An Open Letter to My Daughters

Dear Annie and Brigid,

Your nonchalant refusal to take me up on my invitation yesterday to join me on my trip to the cemetery to take flowers to my parents was completely thoughtless, showing that you have hit new lows in self-indulgent, inconsiderate behavior. You were not only disrespectful to me, you were disrespectful to my parents, your grandparents.

Please let me remind you that BaBa and MéMé were caring for you, in Annie’s case, when you were just a couple of weeks old. My mother was my daycare until you were six months old. Who do you think was funding the weeks in Gearhart and Palm Springs when you were little kids? Who do you think bought the tickets for the first TWO Broadway musicals you saw? Who was paying for Waverley Country Club so you could swim and have people bring you popcorn and lemonade and anything else you wanted? My parents adored you two, nothing made them happier than having you around.

And you two couldn’t take less than an hour out of your busy, busy Easter Sunday to accompany me to pay your respects to two people who definitely deserve them.


You two have heard me comment more than once, if you want to understand children’s bad behavior you need only look at the parents. I am a lot of things but I hope to never be hypocritical so since your refusal to join me yesterday, I have been thinking about you both and how your father and I have raised you. You are both polite, charming, kind people. I have never once had a complaint from a friend, family member, another parent or teacher about your behavior. So that’s all good.
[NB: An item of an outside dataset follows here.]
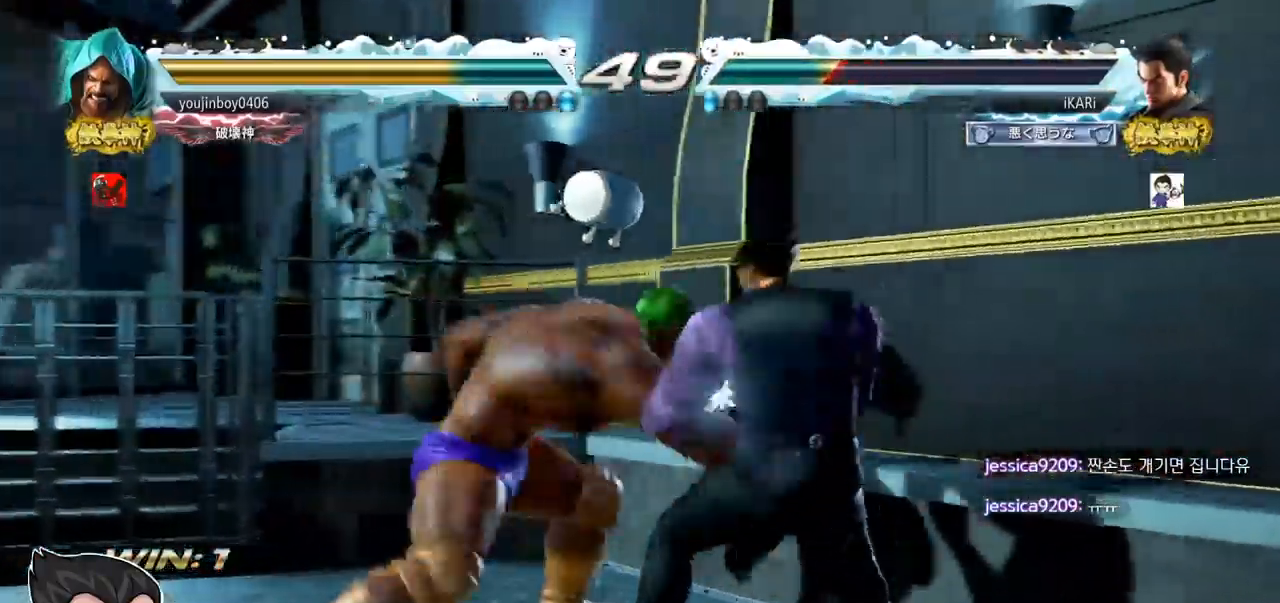
{"buttons": [], "left_stick": "center", "events": [[217, "left_stick", "center"], [317, "SQUARE", "down"], [384, "SQUARE", "up"], [400, "TRIANGLE", "down"], [467, "TRIANGLE", "up"]]}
Unfortunately, dad and I have clearly not instilled in you a sense of respect for your parents and family. You have been overly-indulged and catered to. So I gotta fix that.

As I told you yesterday, I will no longer be waking you up or concerning myself with whether or not you have breakfast or lunch. You are 14 and 16, you can handle that yourselves. On regular days, I will be in the car at 7:15. On late opening days, I will be in the car at 9:05. If you are in the car, I will take you to school. If you are not, you’re on your own. Any tardies or absences are on you and will go unexcused by me. Once Annie has her license, you will be entirely on your own in the morning.

You will be making dinner on Tuesday nights from now on. You will plan the menu, make it, serve it and clean up. Let me know what groceries you need (for this and anything else) and I will get them.

You will be expected to feed the animals, clean and sweep the litter box area, and load/unload the dishwasher, clean the kitchen and keep the big room downstairs and your bathroom clean. Every. Day. What you do with your rooms, is your business but the common area must be clean. I will no longer do your laundry and that includes your bedding.


Here’s the big one….Summer employment. I suggest you start now and get summer jobs. If you do not, I will get them for you. This means applying at parks and rec, country clubs, retail although that may be tough with your ages. Camp Counselors. Oregon Humane Society. Dove Lewis. Habitat. If you need ideas, I can help you. But make no mistake, you two are not spending the summer sleeping and hanging out with your friends. I started working 40 hours a week the summer before I entered high school. I have been remiss in requiring you to work. It builds character and apparently you two are in need of that.

I think you both know that I am your biggest supporter and have worked hard to ensure you are happy and have nice lives. I have gone overboard and need to make some adjustments. It is embarrassing to write this as I’m sure some people are going to be thinking “what the hell is she doing?” And I’m embarrassed for both of you.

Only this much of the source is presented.